Exercises

  1. Visualise prediction results is a useful way to find the problem. using ‘Rtsne’ package from R to visualise decision tree model2 both the left branch and the right branch’s prediction, compare them.
features <- c("Sex", "Fare_pp", "Pclass", "Title", "Age_group", "Group_size", "Ticket_class", "Embarked")

Tree.left <- train[train$Title == "Mr",]

set.seed(984357)

tsne.left <- Rtsne(Tree.left[, features], check_duplicates = FALSE)

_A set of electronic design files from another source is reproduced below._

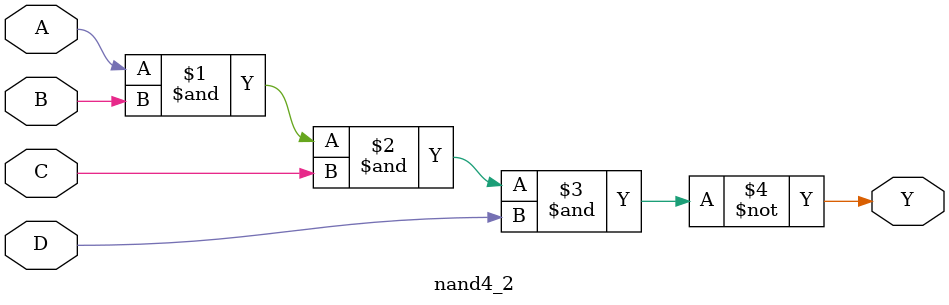
<source format=sv>
module nand4_2 (input wire A, input wire B, input wire C, input wire D, output wire Y);
    // This is a 4-input NAND gate
    assign Y = ~(A & B & C & D);  // Negated AND of all four inputs
endmodule
</source>
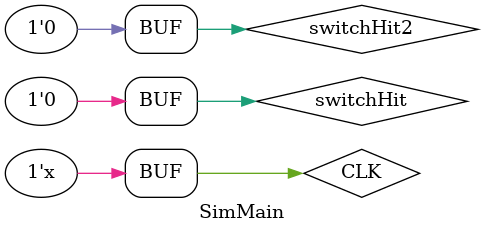
<source format=v>

`timescale 1ns / 1ps


module SimMain();

    parameter CLK_CYCLE = 4;

    reg CLK;
    reg switchHit;
    reg switchHit2;
    wire [7:0] LED0;
    wire [7:0] LED1;
    wire [7:0] LEDBit;


    initial begin 
        CLK = 'b0;
        switchHit = 'b0;
        switchHit2 = 'b0;
    end

    always #(CLK_CYCLE/2) CLK = ~CLK;

    // wire [2: 0] status;

    Test test(
        CLK,
        switchHit,
        switchHit2,
        LED0,
        LED1,
        LEDBit
    );

    initial begin 
        switchHit = 'b0;
        #200;

        switchHit = ~switchHit;

        #50 
        switchHit = ~switchHit;

        #50 
        switchHit = ~switchHit;

        #50 
        switchHit = ~switchHit;

        #50 
        switchHit = ~switchHit;

        #50 
        switchHit = ~switchHit;

        #50 
        switchHit = ~switchHit;

        #50 
        switchHit = ~switchHit;

        #50 
        switchHit = ~switchHit;
    end

endmodule

</source>
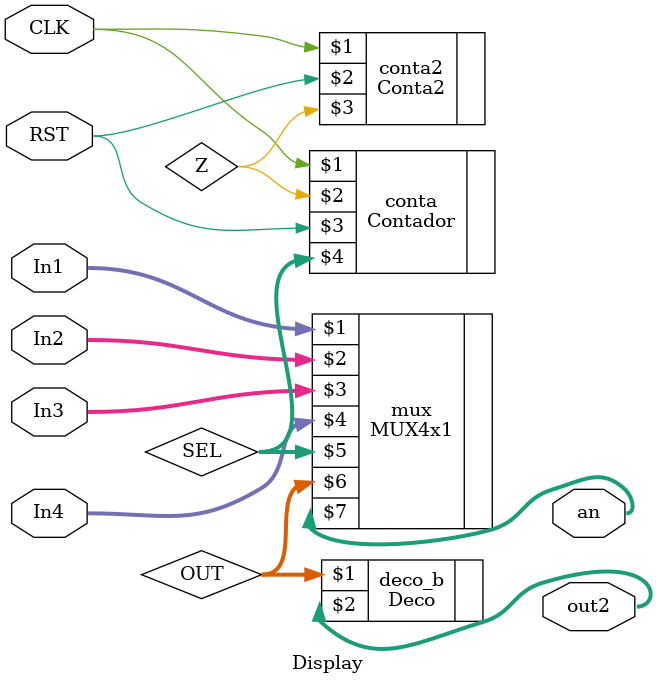
<source format=v>
`timescale 1ns / 1ps
module Display(CLK,RST,out2,an,In1, In2, In3, In4);
	input CLK,RST;
	input [3:0]In1, In2, In3, In4;
	output wire [7:0]out2;
	output wire [3:0]an;
	 
	wire [1:0]SEL;
	wire [3:0]OUT;
	wire Z;
	
/*
	assign an[0]=1'b0;
	assign an[1]=1'b0;
	assign an[2]=1'b0;
	assign an[3]=1'b0;
	*/
	
	 
MUX4x1 mux(In1, In2, In3, In4,SEL,OUT, an); 
Deco deco_b(OUT, out2);

Contador conta(CLK,Z,RST,SEL);
Conta2 conta2(CLK,RST,Z); 


endmodule
</source>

ggplot(NULL, aes(x = tsne.left$Y[, 1], y = tsne.left$Y[, 2],
                 color = Tree.left$Survived)) +
  geom_point() +
  labs(color = "Survived") +
  ggtitle("Visualization of left branch of tree where title is 'Mr'")

#
Tree.right <- train[train$Title != "Mr",]

set.seed(984357)
tsne.right <- Rtsne(Tree.right[, features], check_duplicates = FALSE)
ggplot(NULL, aes(x = tsne.right$Y[, 1], y = tsne.right$Y[, 2],
                 color = Tree.right$Survived)) +
  geom_point() +
  labs(color = "Survived") +
  ggtitle("Visualization of right branch of the tree")
  1. Considering re-engineer passengers with the same tickets.